Enquanto isso, o repórter do New York Times, o favorito do Estaline, jornalista Walter Duranty negava, repetidamente, a grande fome na Ucrânia, nos seus artigos (considerou muito mais tarde e em particular que cerca de 10 milhões de pessoas poderiam ter morrido de fome). Pela profundidade, imparcialidade, bom senso e clareza excepcional dos seus artigos sobre a União Soviética, Duranty recebeu o prémio Pulitzer. O maior prémio jornalístico atribuído pela mentira.

Ilena tinha sobrevivido apenas devido aos dólares da sua mãe - os pais adotivos trocavam dinheiro para comida de forma clandestina na cidade. Os seus novos pais avisaram Ilena: se alguém souber que ela é uma americana, a polícia secreta iria executá-los todos. O medo se instalou na mente da menina para sempre.

Yustina conseguiu escapar da prisão NKVD durante a Segunda Guerra Mundial em 1941, quando os nazis ocuparam Ucrânia e o Exército Soviético apressadamente bater em retirada. Nada, além do seu instinto maternal a levou para a fazenda remota, onde a sua filha vivia.

Uma mulher velha, exausta e cansada, dificilmente recordava à Ilena a sua mãe vista numa fotografia velha. Os Datsyuk esconderam ela num porão com medo do que os alemães executariam ela se soubessem que ela é um americano. Yustina tinha morrido dois meses mais tarde de fraqueza e doenças.

Ilena viveu em um assentamento remoto de Marianivka (cerca de 300 de Kyiv) o resto da sua vida. Mesmo hoje, a estrada termina a poucos quilómetros do assentamento e não é fácil chegar lá. Por toda a sua vida, ela trabalhou em um kolkhoze local chamado, em homenagem ao fundador da polícia secreta soviética, de “Felix Dzerzhinsky”.
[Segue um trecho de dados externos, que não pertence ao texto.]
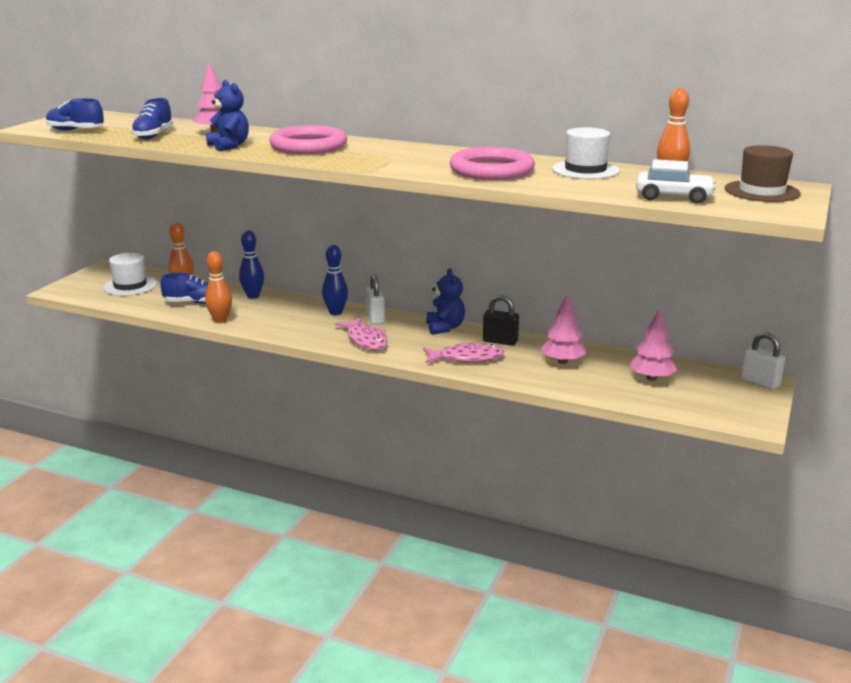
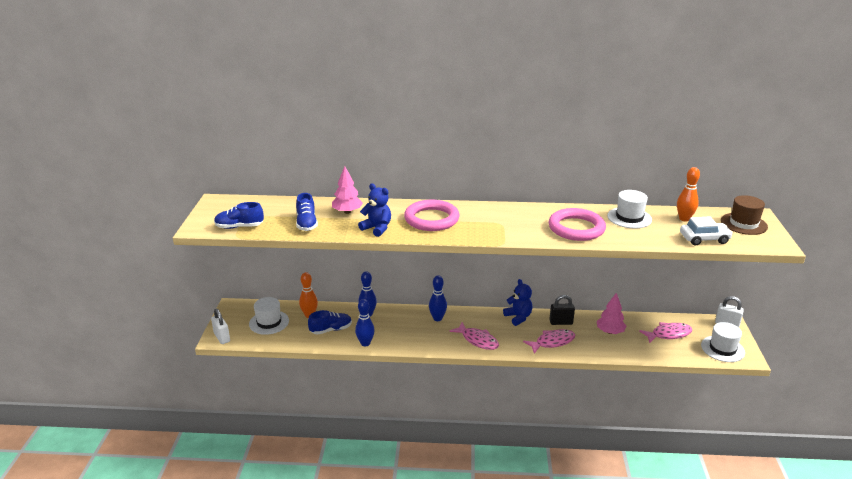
camera: 20 degrees left, 5 degrees up
(220, 320) = (365, 343): orange bowling pin -> blue bowling pin
(375, 319) = (468, 318): white padlock -> white padlock (222, 337)
(651, 378) = (668, 334): pink tree -> pink fish
(724, 407) = (722, 349): none -> white hat

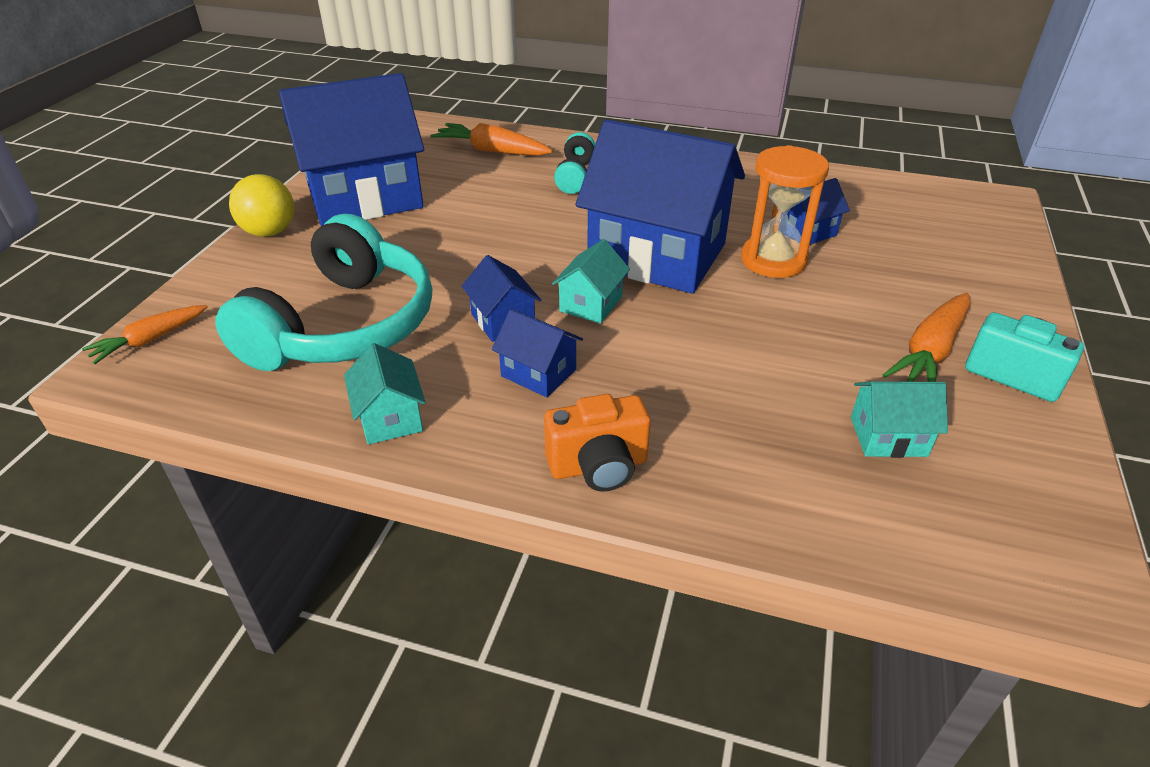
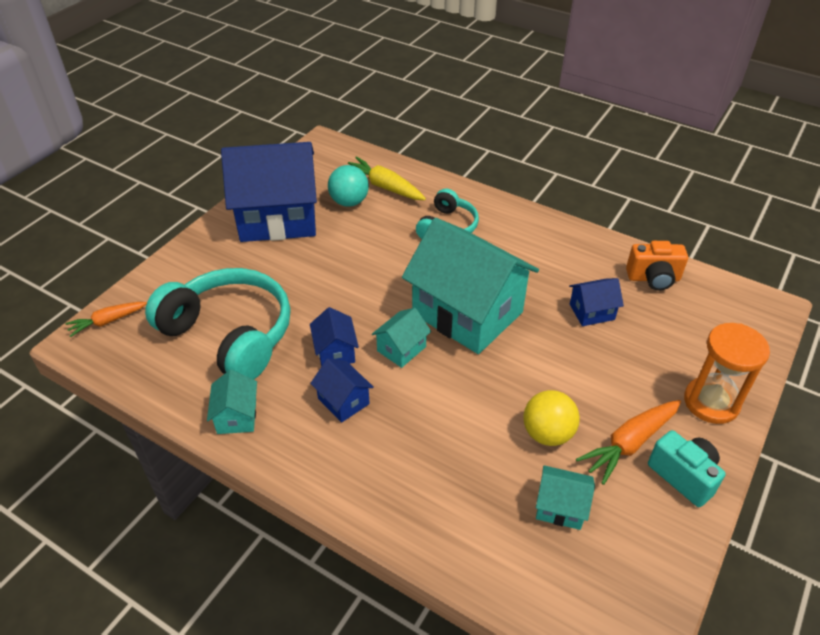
camera: 15 degrees right, 5 degrees up
(269, 232) = (204, 240): yellow ball -> yellow ball (547, 433)
(344, 326) = (230, 334): turquoise headphones -> turquoise headphones turned 90 degrees counterclockwise
(453, 170) = (349, 202): none -> turquoise ball
(492, 151) = (384, 187): orange carrot -> yellow carrot
(598, 466) = (354, 484): orange camera -> orange camera (653, 278)
(657, 255) = (467, 313): blue house -> turquoise house
(773, 260) = (553, 335): orange hourglass -> orange hourglass (711, 402)

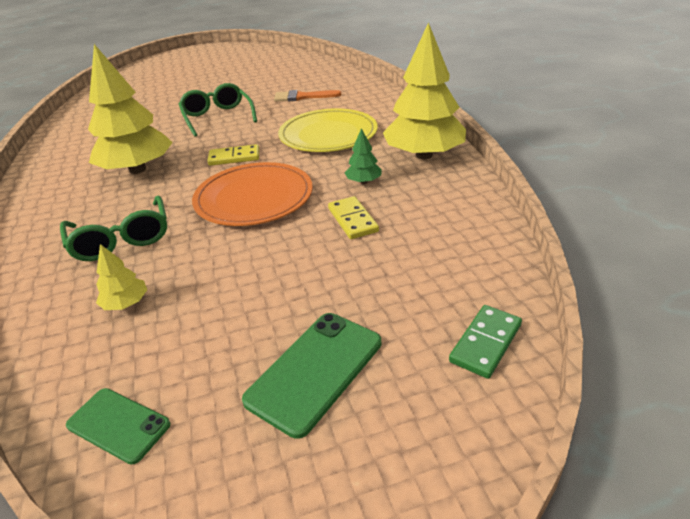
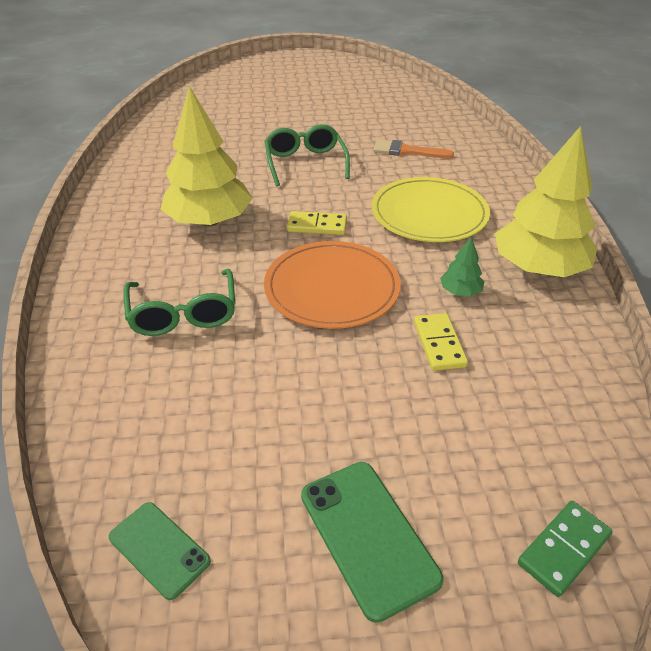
camera: 10 degrees right, 5 degrees up
(126, 303) = (181, 399): yellow tree -> none
(315, 370) = (368, 536): green phone -> green phone turned 75 degrees counterclockwise

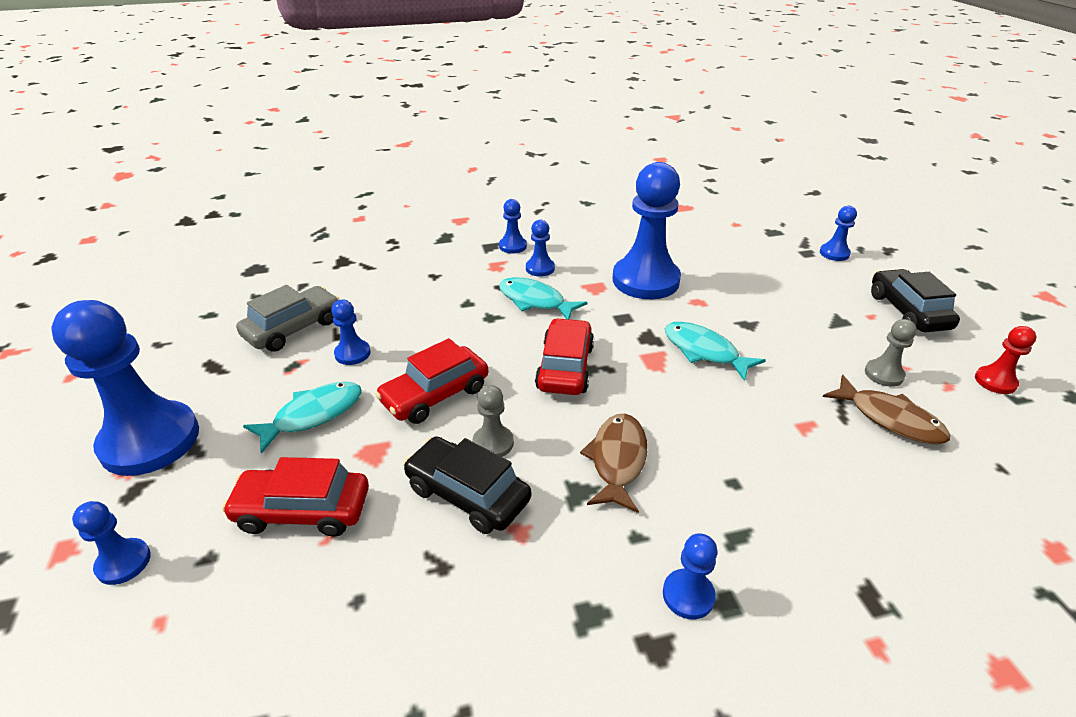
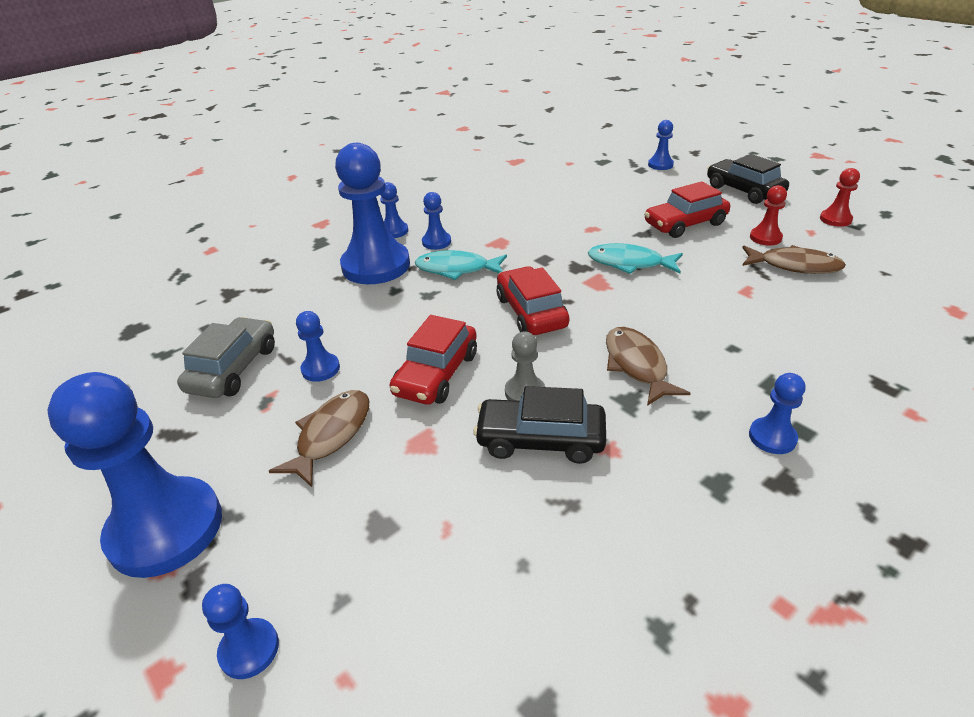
camera: 25 degrees left, 0 degrees up
(303, 511) = (400, 518): red car -> red car (685, 224)
(313, 415) = (331, 435): turquoise fish -> brown fish
(645, 280) = (536, 225): blue pawn -> blue pawn (376, 265)
(884, 374) = (765, 238): grey pawn -> red pawn

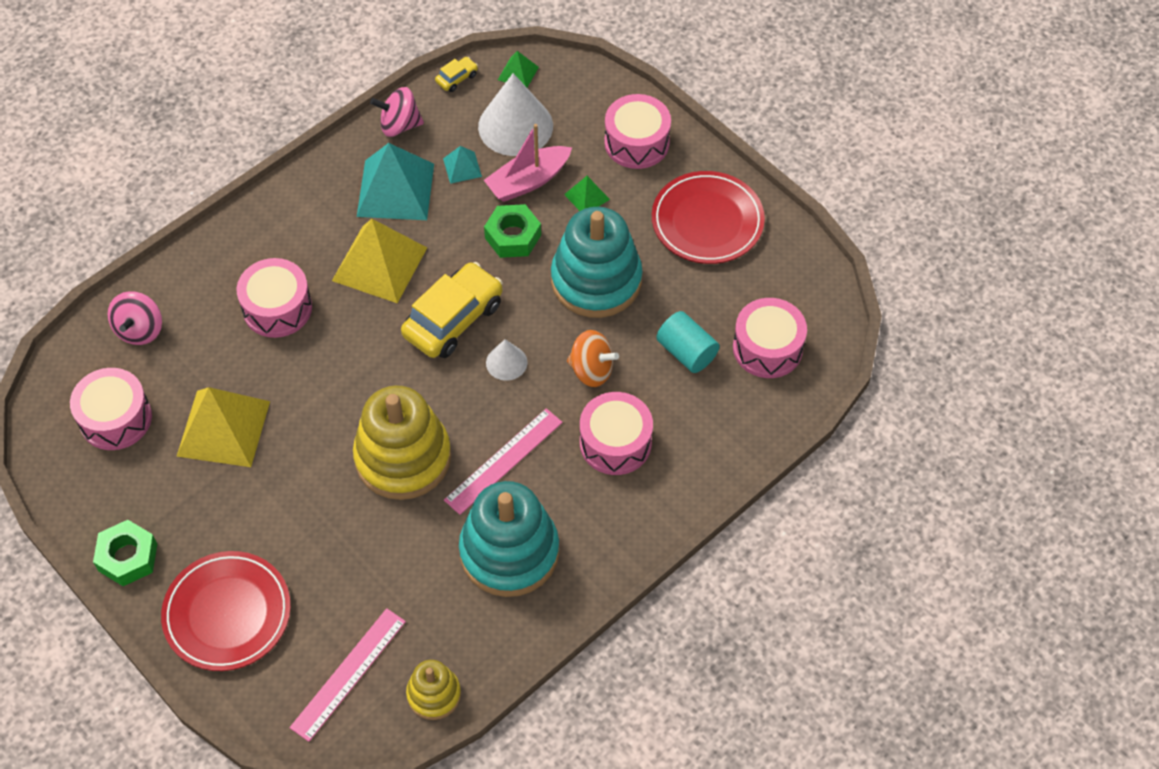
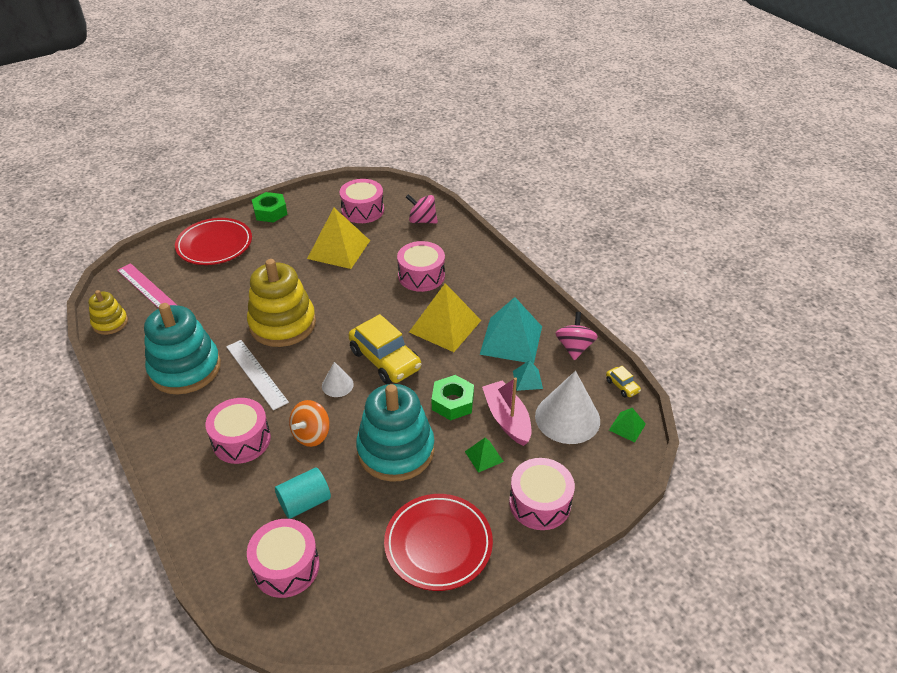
camera: 100 degrees right, 15 degrees down
(504, 461) = (256, 374): pink ruler -> white ruler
Em 1989, o seu filho Oleksiy levou ela para a Embaixada dos EUA em Moscovo, onde em questão de pouco tempo foi lhe emitido um passaporte americano.

Enquanto trabalhava nesta história, o autor tinha muitas perguntas, e eu não conseguia encontrar as respostas às muitas delas. Os seus colegas dos Estados Unidos ajudaram a encontrar a casa na Pensilvânia que pertencia à família do Martiniuk e uma certidão de casamento. Mas eles também perguntavam como um trabalhador comum podia se dar ao luxo de viajar para tal longe. Pode ser que Steve era algo mais do que um trabalhador comum?

Este texto foi escrito em 2000. Mas não foi publicado por razões que merecem uma história à parte. A história da Ilena Levchuk teve uma continuação em 2001, mas neste momento não pode ser publicada.
Ilena Levchuk em 3 de maio de 2001, assentamento de Marianivka na Ucrânia
Texto, fotos e documentos @Efrem Lukatsky. 
Tradução ao português e o título do artigo é da responsabilidade do blogue @Ucrânia em África.

Blogueiro: vários momentos permanecem mais ou menos por esclarecer nesta história, que garantimos ser absolutamente verídica. Provavelmente a questão principal seja essa: o que um turista americano poderia testemunhar para ser abatido à tiro em plena cidade à luz do dia, em vez de ser “apenas” acusado de ser espião e abatido secretamente na prisão ou levado ao GULAG? Neste momento só podemos revelar aos nossos leitores uma coisa, apesar ser lhe reconhecida a cidadania americana, Ilena Levchuk (Martiniuk), morreu na Ucrânia sem nunca mais voltar aos EUA.